* What to do *
Show all lines containing "images" from the data below.

* Extracted records *
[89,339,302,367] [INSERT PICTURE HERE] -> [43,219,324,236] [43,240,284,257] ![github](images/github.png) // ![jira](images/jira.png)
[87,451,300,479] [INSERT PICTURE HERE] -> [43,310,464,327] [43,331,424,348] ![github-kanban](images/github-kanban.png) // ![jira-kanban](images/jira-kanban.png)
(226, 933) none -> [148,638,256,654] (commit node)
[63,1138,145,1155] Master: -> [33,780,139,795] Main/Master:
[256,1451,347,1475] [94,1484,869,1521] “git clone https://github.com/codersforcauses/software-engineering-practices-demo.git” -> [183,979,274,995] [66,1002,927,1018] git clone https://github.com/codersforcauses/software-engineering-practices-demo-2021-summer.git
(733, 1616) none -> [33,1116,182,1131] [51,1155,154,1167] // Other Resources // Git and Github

--

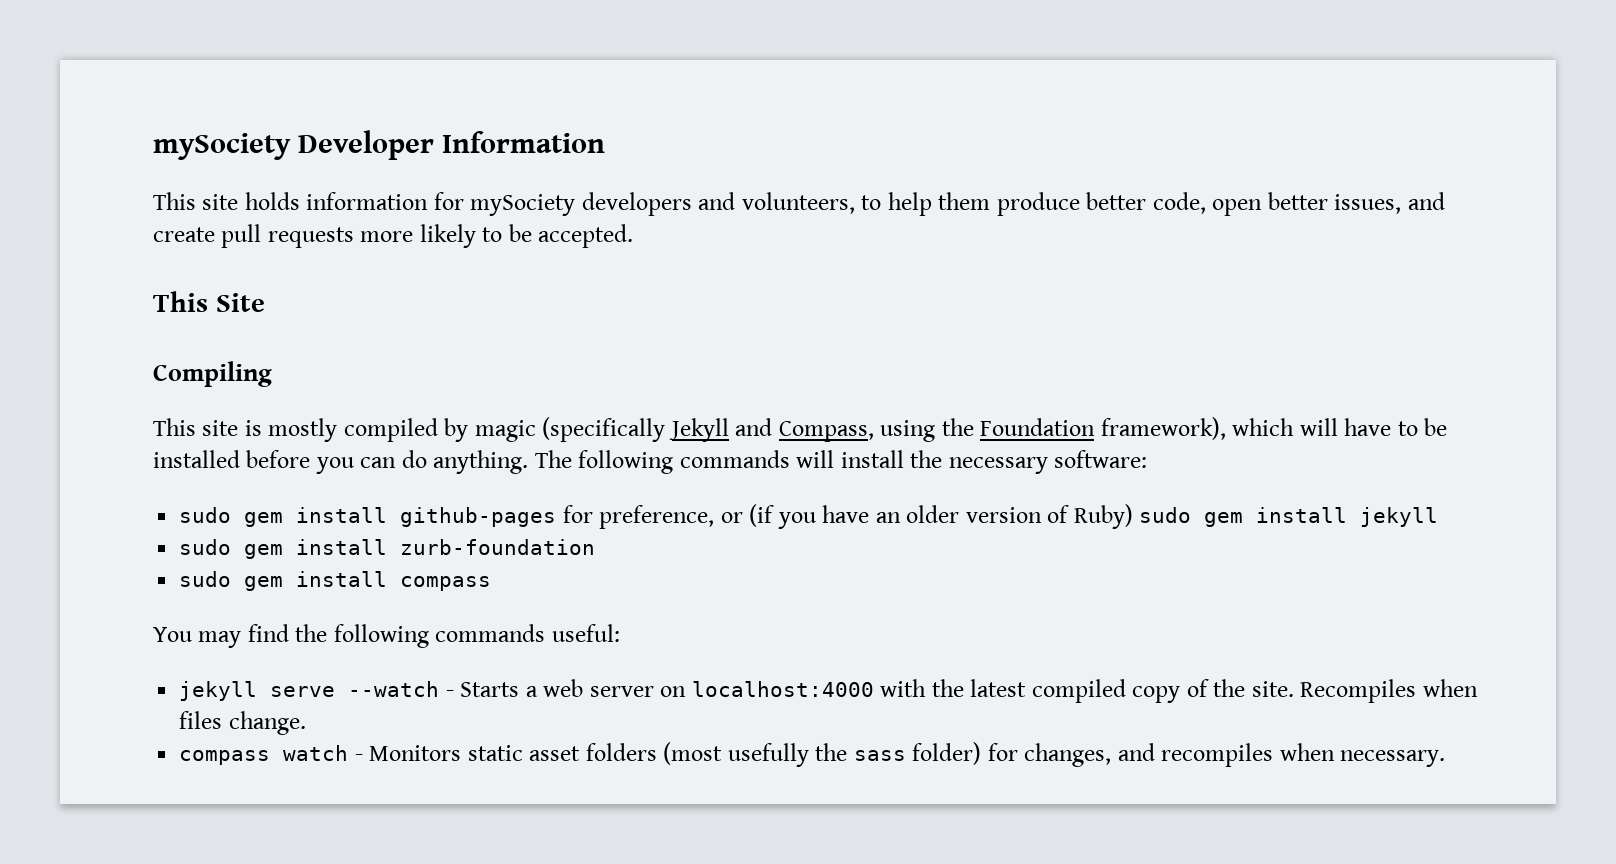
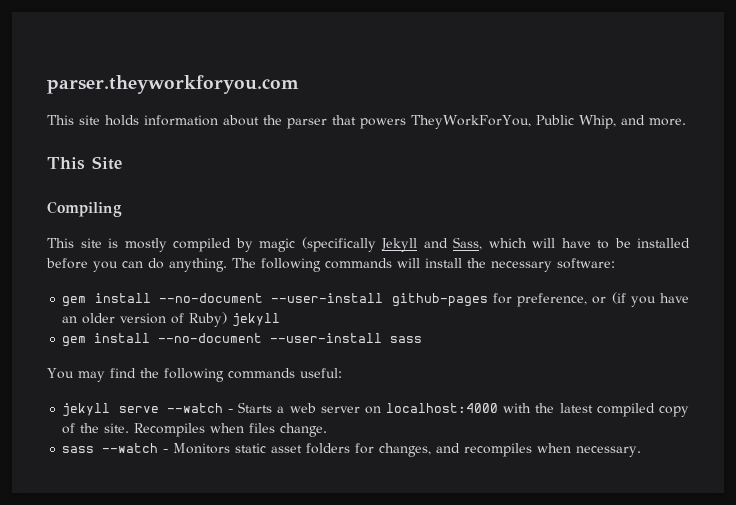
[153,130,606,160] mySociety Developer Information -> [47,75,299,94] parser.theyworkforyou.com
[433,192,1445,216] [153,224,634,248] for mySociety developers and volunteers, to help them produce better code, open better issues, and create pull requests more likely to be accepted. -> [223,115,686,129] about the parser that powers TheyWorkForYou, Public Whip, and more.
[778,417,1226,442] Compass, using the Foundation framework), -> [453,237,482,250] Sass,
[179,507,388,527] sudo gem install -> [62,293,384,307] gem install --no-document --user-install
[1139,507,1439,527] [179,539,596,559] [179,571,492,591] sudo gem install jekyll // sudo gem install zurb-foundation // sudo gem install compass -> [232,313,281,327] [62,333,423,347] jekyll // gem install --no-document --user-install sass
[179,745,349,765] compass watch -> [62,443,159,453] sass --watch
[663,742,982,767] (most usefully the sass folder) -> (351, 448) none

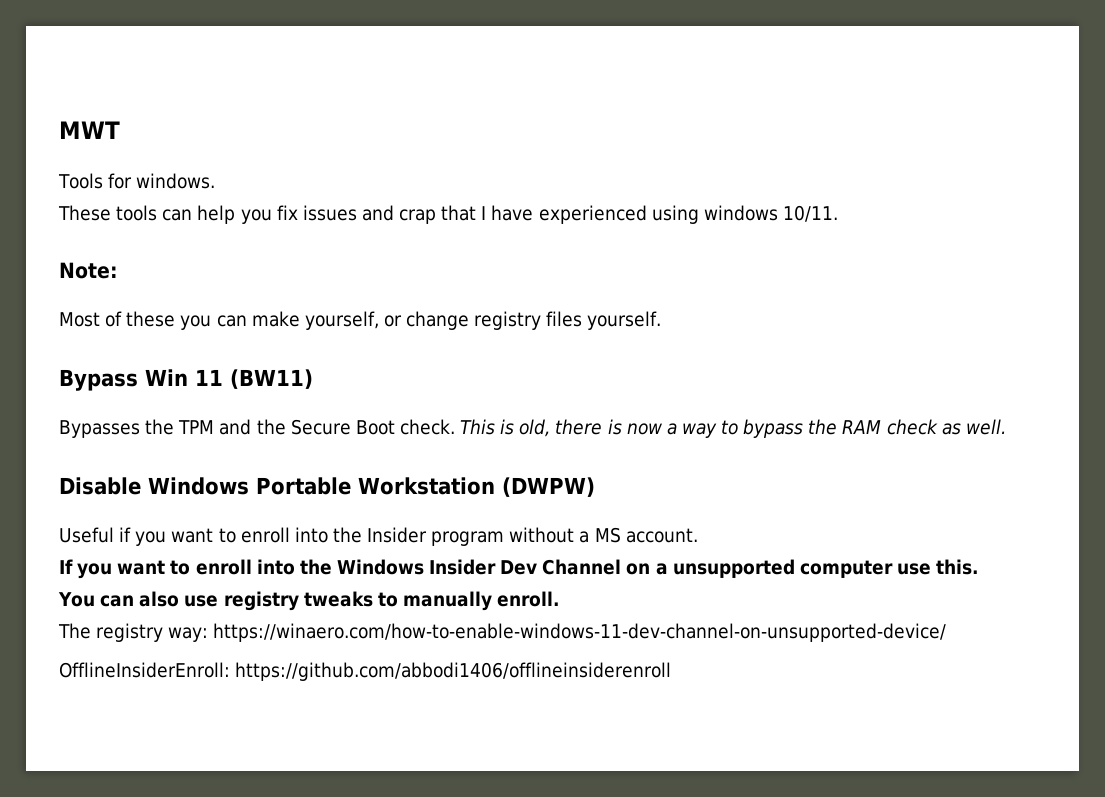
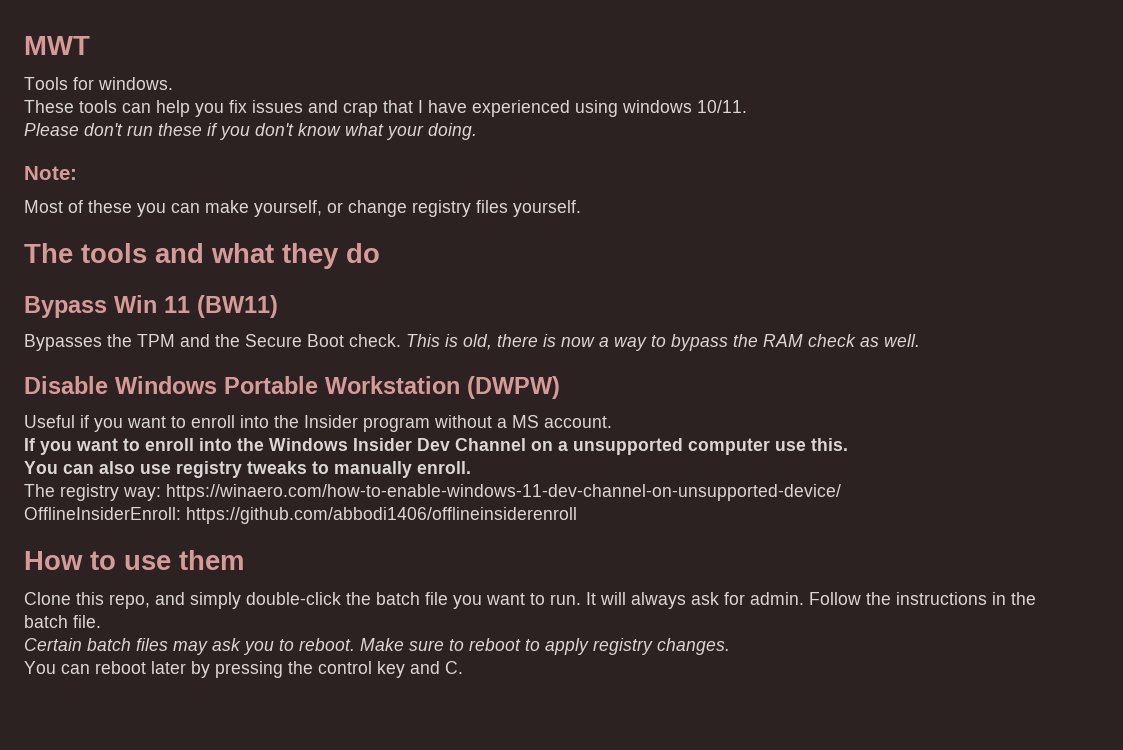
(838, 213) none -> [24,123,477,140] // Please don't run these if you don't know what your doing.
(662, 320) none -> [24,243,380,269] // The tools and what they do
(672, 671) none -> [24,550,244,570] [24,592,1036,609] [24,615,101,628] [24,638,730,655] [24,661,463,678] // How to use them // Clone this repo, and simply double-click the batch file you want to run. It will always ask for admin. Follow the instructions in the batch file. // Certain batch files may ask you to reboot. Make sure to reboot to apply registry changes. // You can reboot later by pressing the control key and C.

* * *

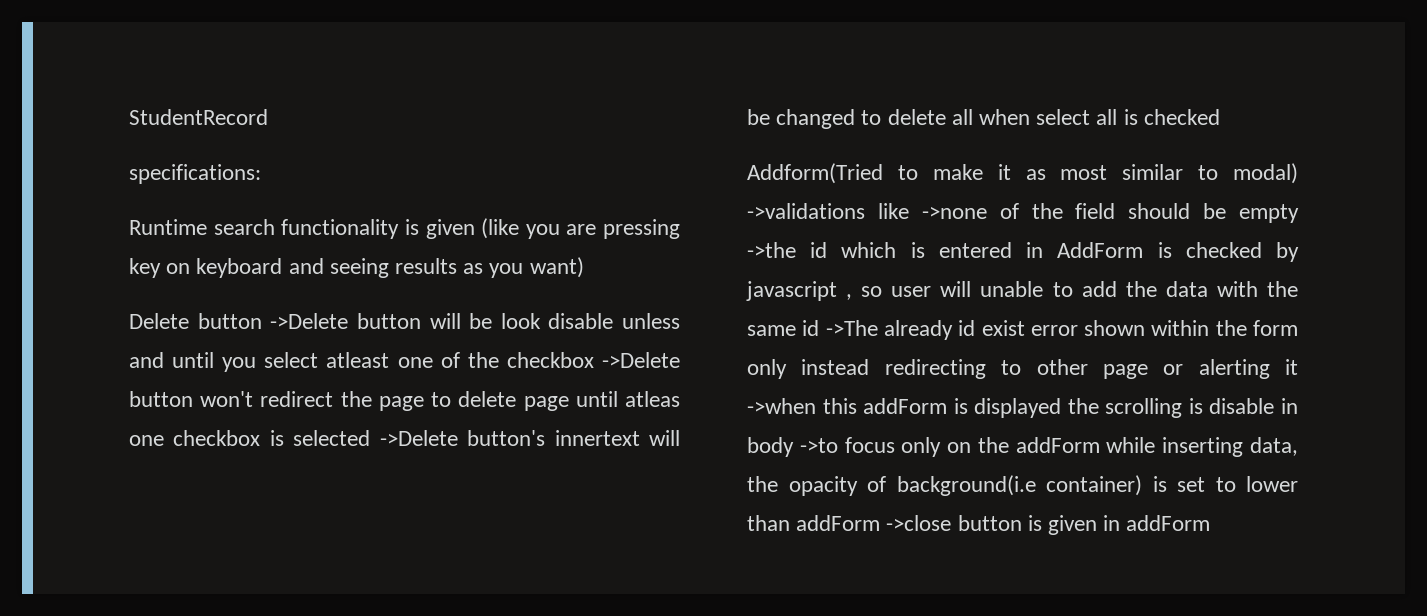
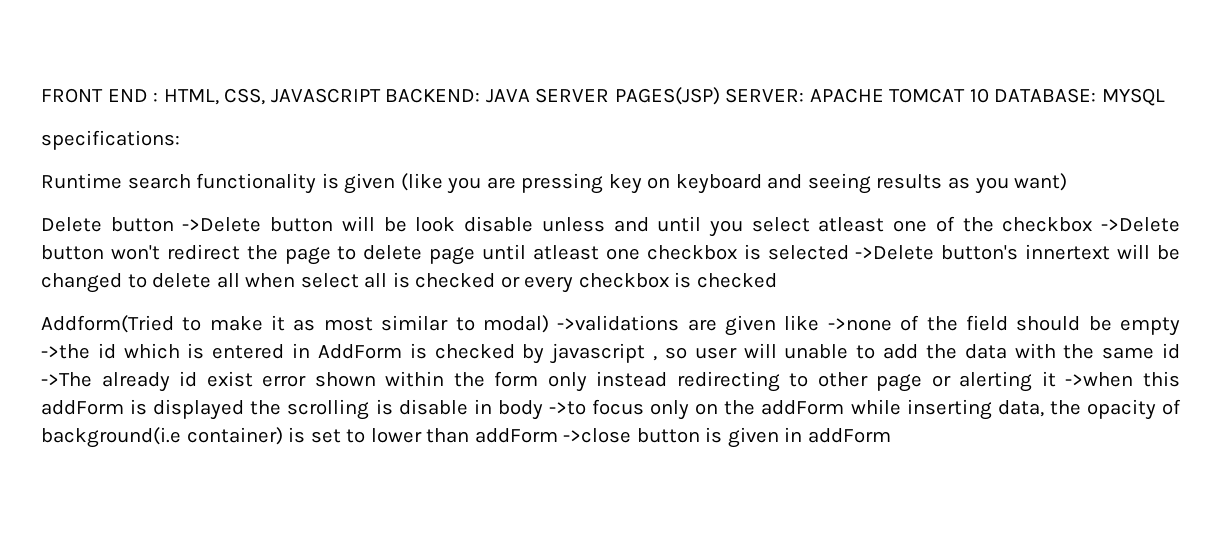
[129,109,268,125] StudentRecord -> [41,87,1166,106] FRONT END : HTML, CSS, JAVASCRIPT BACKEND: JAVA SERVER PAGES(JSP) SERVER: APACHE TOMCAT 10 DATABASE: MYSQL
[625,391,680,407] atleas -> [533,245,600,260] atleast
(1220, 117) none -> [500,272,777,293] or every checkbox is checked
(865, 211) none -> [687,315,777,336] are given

* Final answer *
[89,339,302,367] [INSERT PICTURE HERE] -> [43,219,324,236] [43,240,284,257] ![github](images/github.png) // ![jira](images/jira.png)
[87,451,300,479] [INSERT PICTURE HERE] -> [43,310,464,327] [43,331,424,348] ![github-kanban](images/github-kanban.png) // ![jira-kanban](images/jira-kanban.png)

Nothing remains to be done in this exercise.